Nunca lo hablábamos fuera del office. Era nuestro pacto silencioso, nuestra justicia privada, esa que ningún protocolo del hospital contemplaba pero que ninguna de nosotras estaba dispuesta a perder. Rosa nos miraba a todas con orgullo de maestra, sabiendo que su lección sobreviviría a su jubilación.
—Lo importante —nos decía— no es hacerles daño. Es que entiendan, aunque sea una vez en su vida, lo que se siente cuando alguien tiene poder sobre tu cuerpo y tú no puedes hacer nada. Que sepan lo que sentimos nosotras cada vez que nos meten mano por el pasillo. A ver si así aprenden a respetar.
Y vaya si aprendían.
Pasaron los años.

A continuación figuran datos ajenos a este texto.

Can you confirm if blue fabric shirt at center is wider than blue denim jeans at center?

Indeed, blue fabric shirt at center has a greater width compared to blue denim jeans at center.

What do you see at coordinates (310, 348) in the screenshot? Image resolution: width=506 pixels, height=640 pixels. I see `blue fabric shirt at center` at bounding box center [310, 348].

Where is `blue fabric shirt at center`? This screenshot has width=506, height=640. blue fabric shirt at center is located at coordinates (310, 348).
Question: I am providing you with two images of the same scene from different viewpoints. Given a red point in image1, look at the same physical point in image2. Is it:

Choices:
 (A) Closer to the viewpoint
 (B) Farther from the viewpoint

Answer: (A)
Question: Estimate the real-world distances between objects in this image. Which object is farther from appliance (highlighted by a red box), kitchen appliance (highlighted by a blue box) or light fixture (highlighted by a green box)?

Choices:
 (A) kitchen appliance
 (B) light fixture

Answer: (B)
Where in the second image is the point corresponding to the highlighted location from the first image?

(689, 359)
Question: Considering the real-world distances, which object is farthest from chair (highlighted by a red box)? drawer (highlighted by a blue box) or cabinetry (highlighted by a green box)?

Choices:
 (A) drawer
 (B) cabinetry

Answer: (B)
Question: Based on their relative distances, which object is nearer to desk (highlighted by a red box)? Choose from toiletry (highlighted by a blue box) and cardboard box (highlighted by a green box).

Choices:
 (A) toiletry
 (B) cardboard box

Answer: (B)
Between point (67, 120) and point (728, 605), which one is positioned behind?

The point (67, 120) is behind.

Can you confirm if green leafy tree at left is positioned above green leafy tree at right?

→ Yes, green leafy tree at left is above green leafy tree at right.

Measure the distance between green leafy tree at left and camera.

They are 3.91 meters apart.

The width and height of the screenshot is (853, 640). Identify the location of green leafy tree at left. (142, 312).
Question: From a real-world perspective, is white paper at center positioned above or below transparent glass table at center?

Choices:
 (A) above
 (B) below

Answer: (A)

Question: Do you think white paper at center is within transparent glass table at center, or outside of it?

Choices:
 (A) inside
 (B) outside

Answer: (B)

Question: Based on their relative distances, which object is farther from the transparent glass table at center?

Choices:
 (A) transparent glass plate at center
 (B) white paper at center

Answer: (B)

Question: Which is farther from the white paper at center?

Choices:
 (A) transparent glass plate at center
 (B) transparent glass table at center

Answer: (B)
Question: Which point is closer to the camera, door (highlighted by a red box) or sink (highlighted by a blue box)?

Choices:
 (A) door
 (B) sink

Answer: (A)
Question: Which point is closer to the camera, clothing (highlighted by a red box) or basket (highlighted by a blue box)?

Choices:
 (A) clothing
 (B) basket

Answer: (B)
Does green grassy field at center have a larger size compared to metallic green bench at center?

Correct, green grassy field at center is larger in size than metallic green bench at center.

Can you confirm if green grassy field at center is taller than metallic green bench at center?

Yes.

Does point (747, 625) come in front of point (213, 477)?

Hoy soy yo la veterana del pabellón, la que dobla sábanas en el cuartito del fondo y comparte la receta con las jóvenes que llegan asustadas y rabiosas, igual que llegué yo. Les enseño el truco, el apretón justo, cómo agarrar los huevos con el pulgar y el índice, la voz dulce, la mirada firme, las palabras humillantes que hay que susurrarles al oído mientras se les encoge la polla en la mano. Y cada vez que veo a una de ellas salir de la sala de baños con esa sonrisa pequeña y satisfecha, con los dedos aún oliendo a jabón y a miedo ajeno, sé que la lección está a salvo.
Esa es solo una de las tantas charlas que tuve, y que sigo teniendo, con las chicas del turno.
Por supuesto, como siempre digo, todo esto es pura ficción.